[Per-instance keypoint data]
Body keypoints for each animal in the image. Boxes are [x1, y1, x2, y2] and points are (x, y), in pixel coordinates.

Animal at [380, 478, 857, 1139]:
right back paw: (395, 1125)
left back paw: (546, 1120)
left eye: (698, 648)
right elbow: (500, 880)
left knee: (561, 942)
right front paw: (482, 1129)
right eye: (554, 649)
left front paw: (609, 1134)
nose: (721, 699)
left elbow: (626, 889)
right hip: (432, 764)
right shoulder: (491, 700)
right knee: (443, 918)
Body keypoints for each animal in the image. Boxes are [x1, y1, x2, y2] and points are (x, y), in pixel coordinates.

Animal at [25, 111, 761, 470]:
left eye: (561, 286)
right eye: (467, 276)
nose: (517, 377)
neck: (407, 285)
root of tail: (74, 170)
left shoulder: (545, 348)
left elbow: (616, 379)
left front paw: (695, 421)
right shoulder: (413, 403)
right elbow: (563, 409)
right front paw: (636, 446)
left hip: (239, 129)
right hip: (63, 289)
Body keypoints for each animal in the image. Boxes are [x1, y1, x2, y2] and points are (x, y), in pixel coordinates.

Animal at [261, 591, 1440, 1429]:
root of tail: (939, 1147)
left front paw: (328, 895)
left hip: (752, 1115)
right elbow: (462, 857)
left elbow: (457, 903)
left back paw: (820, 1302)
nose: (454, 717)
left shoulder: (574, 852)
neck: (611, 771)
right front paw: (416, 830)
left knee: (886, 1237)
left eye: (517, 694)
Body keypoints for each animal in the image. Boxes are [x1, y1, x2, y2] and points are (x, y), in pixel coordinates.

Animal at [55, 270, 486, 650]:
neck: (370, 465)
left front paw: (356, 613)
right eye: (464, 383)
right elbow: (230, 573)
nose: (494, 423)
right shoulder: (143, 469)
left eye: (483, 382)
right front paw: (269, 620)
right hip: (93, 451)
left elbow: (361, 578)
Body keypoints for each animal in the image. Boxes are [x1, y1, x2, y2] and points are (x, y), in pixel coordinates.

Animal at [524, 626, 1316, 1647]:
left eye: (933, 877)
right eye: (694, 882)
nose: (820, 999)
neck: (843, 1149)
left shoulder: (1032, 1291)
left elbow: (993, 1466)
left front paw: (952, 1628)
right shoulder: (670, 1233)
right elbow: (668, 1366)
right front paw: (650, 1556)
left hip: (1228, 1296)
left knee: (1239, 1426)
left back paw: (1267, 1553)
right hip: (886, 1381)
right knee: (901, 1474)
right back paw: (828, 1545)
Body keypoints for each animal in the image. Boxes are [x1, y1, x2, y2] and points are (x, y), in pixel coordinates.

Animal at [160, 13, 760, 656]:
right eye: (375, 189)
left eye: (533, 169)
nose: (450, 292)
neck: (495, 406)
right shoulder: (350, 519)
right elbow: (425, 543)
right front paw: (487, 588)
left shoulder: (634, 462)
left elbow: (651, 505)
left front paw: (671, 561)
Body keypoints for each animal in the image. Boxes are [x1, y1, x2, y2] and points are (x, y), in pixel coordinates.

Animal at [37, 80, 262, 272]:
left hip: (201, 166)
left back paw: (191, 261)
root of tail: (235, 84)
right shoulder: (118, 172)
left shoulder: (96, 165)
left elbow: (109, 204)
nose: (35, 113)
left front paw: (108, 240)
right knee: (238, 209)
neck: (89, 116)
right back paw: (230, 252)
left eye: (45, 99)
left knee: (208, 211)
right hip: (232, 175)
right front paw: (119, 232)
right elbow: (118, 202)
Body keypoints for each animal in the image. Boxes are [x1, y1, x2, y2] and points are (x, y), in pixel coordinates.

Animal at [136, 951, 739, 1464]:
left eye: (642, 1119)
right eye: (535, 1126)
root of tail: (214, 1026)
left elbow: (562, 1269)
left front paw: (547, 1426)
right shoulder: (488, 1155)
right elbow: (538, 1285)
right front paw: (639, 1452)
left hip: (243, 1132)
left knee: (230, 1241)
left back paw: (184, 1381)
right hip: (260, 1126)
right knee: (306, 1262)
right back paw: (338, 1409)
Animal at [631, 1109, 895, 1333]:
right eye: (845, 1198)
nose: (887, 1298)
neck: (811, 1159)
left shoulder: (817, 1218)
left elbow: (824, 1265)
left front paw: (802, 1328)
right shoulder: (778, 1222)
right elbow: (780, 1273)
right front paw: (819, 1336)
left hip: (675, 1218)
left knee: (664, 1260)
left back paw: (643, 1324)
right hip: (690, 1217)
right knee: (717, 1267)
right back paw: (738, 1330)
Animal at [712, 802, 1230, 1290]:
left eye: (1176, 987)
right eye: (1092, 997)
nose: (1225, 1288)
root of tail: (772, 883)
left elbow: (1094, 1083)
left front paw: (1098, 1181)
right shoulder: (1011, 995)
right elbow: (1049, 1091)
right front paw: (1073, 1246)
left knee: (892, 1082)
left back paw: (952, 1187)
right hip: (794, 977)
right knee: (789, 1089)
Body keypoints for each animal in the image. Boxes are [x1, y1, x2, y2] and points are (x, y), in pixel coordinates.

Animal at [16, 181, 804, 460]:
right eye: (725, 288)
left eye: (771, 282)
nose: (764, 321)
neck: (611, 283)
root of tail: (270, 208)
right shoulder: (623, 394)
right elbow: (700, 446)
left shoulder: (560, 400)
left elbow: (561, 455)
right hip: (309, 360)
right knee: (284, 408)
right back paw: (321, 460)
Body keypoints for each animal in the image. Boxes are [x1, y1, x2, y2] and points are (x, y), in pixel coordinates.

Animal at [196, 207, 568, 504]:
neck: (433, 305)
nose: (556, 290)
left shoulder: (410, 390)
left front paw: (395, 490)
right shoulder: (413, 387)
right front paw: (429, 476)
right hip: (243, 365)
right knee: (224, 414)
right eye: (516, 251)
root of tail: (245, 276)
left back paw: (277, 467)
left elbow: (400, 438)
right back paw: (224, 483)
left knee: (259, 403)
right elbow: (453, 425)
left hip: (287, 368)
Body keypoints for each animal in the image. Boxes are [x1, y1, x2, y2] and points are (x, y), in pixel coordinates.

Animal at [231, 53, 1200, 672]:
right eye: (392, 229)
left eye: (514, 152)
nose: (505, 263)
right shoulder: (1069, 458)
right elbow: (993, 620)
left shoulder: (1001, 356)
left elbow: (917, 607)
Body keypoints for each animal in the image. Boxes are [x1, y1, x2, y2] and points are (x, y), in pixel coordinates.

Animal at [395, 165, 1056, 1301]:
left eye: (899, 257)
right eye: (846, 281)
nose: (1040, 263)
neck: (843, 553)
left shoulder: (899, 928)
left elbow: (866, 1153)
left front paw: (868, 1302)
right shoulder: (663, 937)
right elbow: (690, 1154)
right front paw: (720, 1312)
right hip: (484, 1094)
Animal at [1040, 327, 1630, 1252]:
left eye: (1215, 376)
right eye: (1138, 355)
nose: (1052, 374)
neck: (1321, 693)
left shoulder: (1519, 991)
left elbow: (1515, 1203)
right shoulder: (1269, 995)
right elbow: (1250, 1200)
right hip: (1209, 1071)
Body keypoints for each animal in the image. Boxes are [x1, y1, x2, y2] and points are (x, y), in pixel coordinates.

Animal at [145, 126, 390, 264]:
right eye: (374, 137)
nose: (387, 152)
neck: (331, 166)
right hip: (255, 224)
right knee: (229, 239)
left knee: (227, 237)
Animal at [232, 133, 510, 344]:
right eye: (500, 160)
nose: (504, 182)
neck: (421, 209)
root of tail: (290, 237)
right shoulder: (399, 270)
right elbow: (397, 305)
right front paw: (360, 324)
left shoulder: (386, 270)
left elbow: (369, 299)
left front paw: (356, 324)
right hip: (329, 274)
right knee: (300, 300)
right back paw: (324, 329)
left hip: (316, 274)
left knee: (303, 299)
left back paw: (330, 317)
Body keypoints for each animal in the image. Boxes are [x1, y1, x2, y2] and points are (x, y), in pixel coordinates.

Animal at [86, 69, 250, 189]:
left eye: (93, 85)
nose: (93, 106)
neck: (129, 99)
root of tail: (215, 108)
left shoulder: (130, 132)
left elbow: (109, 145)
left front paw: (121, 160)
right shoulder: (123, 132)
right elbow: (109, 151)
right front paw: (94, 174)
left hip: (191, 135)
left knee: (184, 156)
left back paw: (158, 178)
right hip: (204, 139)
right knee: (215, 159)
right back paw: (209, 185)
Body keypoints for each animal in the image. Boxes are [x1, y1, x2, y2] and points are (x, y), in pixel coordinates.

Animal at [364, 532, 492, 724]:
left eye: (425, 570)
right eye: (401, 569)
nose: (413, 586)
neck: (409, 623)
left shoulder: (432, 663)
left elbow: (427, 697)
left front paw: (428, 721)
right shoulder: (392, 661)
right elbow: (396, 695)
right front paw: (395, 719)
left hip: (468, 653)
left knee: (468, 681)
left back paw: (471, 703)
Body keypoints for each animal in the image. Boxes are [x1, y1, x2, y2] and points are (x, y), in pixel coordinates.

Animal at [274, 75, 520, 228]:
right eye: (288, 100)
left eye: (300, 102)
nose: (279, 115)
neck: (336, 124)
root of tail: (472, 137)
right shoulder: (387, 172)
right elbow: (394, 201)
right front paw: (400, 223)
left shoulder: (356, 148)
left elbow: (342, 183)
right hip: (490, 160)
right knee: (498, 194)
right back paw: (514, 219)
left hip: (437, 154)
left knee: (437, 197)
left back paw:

* [What the task asks] Could you find each line in the entries that contains the string "tail" and copy it?

* [Response]
root of tail: (74, 170)
root of tail: (939, 1147)
root of tail: (235, 84)
root of tail: (214, 1026)
root of tail: (772, 883)
root of tail: (270, 208)
root of tail: (245, 276)
root of tail: (290, 237)
root of tail: (215, 108)
root of tail: (472, 137)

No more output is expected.